My first seven jobs? I was the head of a plum thinning crew, aged 14 (it was my first experience of a leadership role!). Number two, a summer lifeguard and swimming instructor. After college, I worked in advertising and marketing for a lifestyle magazine. Job number four was Director of Research for a political research company in Washington DC. After that, I went to work for Washington Mutual, in its very early days, creating new marketing programs. Jobs number six and seven would have been promotions at Washington Mutual. I stayed there until I ended up as the president of retail banking.

Now, what I find most satisfying is helping others develop their leadership skills. I’m a sounding board for them, helping them to think through issues by posing questions that cause them to ponder on the answers. You cannot have sustainable, effective leadership without the leader having very strong active listening skills, particularly when you’re going through times of disruption or venturing in to the unknown.

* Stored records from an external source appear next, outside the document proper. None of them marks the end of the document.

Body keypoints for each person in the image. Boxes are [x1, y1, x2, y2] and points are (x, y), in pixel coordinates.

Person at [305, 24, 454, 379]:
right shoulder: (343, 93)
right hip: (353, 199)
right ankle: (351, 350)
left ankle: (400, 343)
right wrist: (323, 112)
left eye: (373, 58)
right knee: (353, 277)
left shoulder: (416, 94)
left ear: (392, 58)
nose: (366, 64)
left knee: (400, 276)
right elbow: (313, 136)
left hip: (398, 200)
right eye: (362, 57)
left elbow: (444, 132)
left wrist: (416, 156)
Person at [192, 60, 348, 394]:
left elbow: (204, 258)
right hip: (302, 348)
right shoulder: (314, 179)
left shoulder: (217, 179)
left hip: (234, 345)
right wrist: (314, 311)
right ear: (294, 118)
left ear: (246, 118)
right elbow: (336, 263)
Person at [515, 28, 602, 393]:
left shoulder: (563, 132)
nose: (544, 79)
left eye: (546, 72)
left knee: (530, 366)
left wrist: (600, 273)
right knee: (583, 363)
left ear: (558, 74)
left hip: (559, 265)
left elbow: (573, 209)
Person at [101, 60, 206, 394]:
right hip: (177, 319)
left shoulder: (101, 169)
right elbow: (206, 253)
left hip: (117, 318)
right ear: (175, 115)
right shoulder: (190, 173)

Going from an exec to non-exec or advisory role is like going from being a parent to a grandparent. As a parent you’re making all the decisions. As a grandparent, you’re trying to give really good advice, only stepping in when things get really tough.

I’ve had several mentors, but the one who stands out is the former CEO of Washington Mutual, a gentleman by the name of Lou Pepper. He made sure I was addressing the right meetings in the right peer groups and went out of his way to really give me chances to succeed. I was incredibly blessed to have him in my life for the better part of three and a half decades. 

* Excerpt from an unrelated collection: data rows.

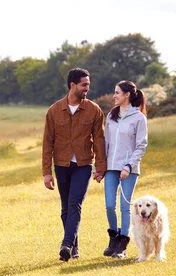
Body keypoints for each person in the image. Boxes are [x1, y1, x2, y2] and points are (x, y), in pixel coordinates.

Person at [42, 68, 106, 262]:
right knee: (65, 208)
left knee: (74, 204)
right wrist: (46, 172)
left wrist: (100, 168)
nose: (87, 88)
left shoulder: (94, 110)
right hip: (61, 164)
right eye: (84, 84)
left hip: (84, 164)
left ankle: (67, 244)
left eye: (88, 84)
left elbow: (99, 140)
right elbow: (47, 143)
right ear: (73, 85)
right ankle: (74, 247)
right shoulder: (54, 111)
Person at [102, 80, 148, 259]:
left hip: (129, 168)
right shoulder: (111, 116)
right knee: (109, 205)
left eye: (117, 93)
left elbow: (141, 145)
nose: (114, 96)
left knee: (125, 207)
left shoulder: (139, 118)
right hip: (111, 168)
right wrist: (100, 167)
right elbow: (106, 143)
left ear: (127, 94)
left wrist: (129, 166)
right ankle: (113, 238)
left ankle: (122, 244)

As you go up in age, you better start learning from the group below you. I now get mentored by a lot of the people who look to me. I’m learning about digital and innovation from my clients who are the CEOs of early stage companies. It’s important, I think, to learn from people who are part of a bigger group than you. Staying relevant is the most important thing.

A great communications professional has to be able to read trends and be very nimble without getting whiplash or losing their direction. They have to be the perfect blend of left and right brain – able to appreciate data, without over-analysing it.

You are only bound by your imagination and your ability to create opportunities and support for what you want to do. Twenty years ago, you would have had a hard time reaching an audience without a very programmed, corporate structure of communication. Today, there’s so much opportunity to go outside that. You are only limited by your capability to creating something that’s relevant, and timely, that others want to tune into.